Lo más importante es que varios puntos del acuerdo que se firmó el 14 de diciembre del 2018 [con el Gobierno] se han venido cumpliendo. Eso implica que hoy las instituciones de educación superior públicas –hablamos de universidades e instituciones técnicas tecnológicas y universitarias– tienen más de medio billón de pesos fruto de los acuerdos en sus presupuestos para poder financiar sus fines misionales de docencia, investigación, extensión. Eso es muy importante porque al final el objetivo de toda esta lucha es mejorar las condiciones concretas de vida de los estudiantes y de los profesores. Así que estos recursos se van a traducir en mejores condiciones laborales para los docentes y trabajadores, en más recursos para bienestar, en liberar un poco las finanzas de las universidades públicas para que puedan emprender nuevas tareas como la lucha en contra del acoso sexual y laboral y en contra del suicidio, o para atender mejor estas situaciones de inestabilidad emocional y psicológica de sus de sus estudiantes profesores y trabajadores. Además, esto fue un gran ejemplo para el resto de sectores sociales de Colombia en términos de que movilizarse si funciona y si sirve para defender nuestros derechos y para promover causas importantes para nuestro país. Así que lo que vemos hoy, en gran, a mi parecer es consecuencia del éxito de la movilización estudiantil del 2018.}

Hay quienes creen que la movilización ciudadana que vive actualmente Colombia, no tiene precedentes, no tanto por su duración sino por su dinámica: no pertenece a un solo sector, ha logrado incluir a vecinos de a pie, ha tenido en el arte y la cultura una punta de lanza, etc. ¿Compartes esta opinión? ¿Qué crees que ha cambiado en la ciudadanía colombiana para que se manifieste de esta manera? 
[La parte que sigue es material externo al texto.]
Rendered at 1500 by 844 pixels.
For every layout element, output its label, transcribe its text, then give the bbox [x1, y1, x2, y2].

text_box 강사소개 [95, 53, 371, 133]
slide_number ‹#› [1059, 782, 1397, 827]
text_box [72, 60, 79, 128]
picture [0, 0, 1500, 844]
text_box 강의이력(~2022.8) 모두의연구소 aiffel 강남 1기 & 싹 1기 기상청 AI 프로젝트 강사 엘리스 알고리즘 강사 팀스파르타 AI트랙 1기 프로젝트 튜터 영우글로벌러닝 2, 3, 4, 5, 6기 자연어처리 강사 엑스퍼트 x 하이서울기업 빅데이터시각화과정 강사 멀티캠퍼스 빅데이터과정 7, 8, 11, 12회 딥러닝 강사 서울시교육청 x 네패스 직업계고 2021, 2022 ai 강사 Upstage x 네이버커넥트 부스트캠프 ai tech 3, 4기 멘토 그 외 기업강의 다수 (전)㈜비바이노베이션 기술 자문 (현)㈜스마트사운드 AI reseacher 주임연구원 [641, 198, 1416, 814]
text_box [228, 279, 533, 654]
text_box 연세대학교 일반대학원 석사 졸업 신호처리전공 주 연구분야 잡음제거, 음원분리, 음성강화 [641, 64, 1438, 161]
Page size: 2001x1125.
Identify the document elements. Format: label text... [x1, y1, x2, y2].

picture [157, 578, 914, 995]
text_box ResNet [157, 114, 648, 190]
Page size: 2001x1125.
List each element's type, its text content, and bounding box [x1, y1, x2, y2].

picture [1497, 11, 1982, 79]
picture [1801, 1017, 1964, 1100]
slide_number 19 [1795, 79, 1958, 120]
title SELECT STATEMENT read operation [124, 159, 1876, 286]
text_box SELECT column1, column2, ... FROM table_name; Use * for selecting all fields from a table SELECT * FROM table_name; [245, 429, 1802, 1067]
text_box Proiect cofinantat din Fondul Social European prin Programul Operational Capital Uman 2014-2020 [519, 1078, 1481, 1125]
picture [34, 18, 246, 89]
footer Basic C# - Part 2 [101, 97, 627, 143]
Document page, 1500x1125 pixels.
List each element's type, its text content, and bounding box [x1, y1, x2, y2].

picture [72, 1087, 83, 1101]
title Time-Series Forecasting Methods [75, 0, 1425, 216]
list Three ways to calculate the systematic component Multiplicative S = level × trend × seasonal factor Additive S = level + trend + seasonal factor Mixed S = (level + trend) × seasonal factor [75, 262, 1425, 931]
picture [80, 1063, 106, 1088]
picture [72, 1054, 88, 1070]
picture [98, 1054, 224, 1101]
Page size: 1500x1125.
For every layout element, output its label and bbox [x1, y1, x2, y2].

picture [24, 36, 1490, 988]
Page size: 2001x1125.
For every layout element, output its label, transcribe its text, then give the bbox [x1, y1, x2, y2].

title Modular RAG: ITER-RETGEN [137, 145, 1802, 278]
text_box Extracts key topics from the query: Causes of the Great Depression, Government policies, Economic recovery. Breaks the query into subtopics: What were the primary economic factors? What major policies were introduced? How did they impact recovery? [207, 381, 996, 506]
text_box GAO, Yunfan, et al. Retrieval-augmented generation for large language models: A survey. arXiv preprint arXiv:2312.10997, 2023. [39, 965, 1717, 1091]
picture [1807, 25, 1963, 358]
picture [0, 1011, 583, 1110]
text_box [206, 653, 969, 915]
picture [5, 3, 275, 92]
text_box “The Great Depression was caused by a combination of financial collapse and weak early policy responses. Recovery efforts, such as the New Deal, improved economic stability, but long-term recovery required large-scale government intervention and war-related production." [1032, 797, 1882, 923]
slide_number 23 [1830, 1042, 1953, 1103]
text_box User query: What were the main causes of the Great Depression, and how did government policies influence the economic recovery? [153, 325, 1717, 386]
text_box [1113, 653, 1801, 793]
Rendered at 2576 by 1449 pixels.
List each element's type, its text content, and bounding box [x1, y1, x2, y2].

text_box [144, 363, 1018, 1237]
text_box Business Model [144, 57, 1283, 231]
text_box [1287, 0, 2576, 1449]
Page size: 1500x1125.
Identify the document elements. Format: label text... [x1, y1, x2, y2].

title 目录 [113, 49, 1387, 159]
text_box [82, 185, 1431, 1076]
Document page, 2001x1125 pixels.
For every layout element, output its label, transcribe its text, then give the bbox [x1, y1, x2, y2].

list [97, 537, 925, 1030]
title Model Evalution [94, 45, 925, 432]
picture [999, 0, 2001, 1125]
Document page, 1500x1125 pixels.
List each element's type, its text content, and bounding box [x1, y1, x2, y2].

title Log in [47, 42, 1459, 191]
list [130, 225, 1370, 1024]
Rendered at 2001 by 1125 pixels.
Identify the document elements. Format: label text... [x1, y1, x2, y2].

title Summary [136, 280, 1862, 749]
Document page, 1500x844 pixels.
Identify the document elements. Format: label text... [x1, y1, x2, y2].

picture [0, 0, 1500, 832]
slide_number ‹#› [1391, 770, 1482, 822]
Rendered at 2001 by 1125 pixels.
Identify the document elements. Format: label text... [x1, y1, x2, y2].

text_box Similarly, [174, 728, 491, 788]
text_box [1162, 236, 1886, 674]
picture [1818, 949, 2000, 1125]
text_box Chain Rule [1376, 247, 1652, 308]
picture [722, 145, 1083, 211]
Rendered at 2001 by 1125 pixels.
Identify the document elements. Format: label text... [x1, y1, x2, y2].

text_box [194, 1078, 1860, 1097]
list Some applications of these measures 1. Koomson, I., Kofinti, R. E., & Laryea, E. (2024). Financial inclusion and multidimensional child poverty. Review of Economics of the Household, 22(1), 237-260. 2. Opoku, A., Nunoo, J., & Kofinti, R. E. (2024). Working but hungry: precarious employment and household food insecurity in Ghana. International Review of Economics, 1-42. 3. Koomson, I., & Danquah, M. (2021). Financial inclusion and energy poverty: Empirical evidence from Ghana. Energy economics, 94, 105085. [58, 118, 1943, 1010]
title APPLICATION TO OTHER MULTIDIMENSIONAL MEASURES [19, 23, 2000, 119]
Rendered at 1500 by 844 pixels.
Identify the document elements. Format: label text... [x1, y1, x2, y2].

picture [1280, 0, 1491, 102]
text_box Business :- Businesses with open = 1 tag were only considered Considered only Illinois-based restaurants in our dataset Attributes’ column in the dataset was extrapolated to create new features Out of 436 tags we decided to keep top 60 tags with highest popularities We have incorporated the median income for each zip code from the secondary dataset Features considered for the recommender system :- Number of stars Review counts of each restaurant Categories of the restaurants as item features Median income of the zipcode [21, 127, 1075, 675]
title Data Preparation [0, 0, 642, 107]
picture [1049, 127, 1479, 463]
JP. Coincido plenamente con esa lectura sobre la movilización actual de Colombia. Creo que el principal factor de cambio es que hay una articulación nacional entre todos los sectores sociales que han llamado a paro nacional y a la necesidad movilizarnos. Por eso es que el Comité Nacional del Paro es fundamental y es único, en términos de que puede unificar y ha logrado unificar las exigencias de todos estos sectores en trece ejes de trabajo para poder negociar con el Gobierno nacional. También ha sido una gran experiencia porque todos los sectores nos encontramos allí como uno más y aportamos desde nuestras diferentes perspectivas y desde nuestras diferentes prioridades. Considero que eso ha sido un factor determinante para que esta movilización pueda desarrollarse en la forma en la que lo ha hecho; por eso creo que hay que cuidar ese Comité Nacional y defenderlo por parte de todos los movimientos sociales de Colombia. Lo que está cambiando en la ciudadanía colombiana es, primero, que hay un gran nivel de indignación en términos de que el Gobierno está haciendo cosas que dijo que no iba a hacer en elecciones, y ya es un acumulado de múltiples reformas laborales y tributarias regresivas que han agudizado la crisis y que la han descargado sobre los hombros de las familias colombianas, al punto de que ya esta es la gota que rebosó la copa. Eso ha hecho que la gente salga a las calles en torno a tres exigencias concretas que el Comité Nacional de Paro estableció: una es en contra del paquetazo neoliberal orientado por la OCDE, que incluye reformas laborales, pensionales y tributaria; la segunda es en defensa de la vida en rechazo a los asesinatos de líderes sociales; y la última es en defensa de la paz, exigiendo que se cumplan los acuerdos firmados entre el Estado colombiano y la insurgencia de las FARC. Por eso el 21 de noviembre salieron millones de personas a las calles y creo que el presidente debe escuchar y negociar con el Comité Nacional.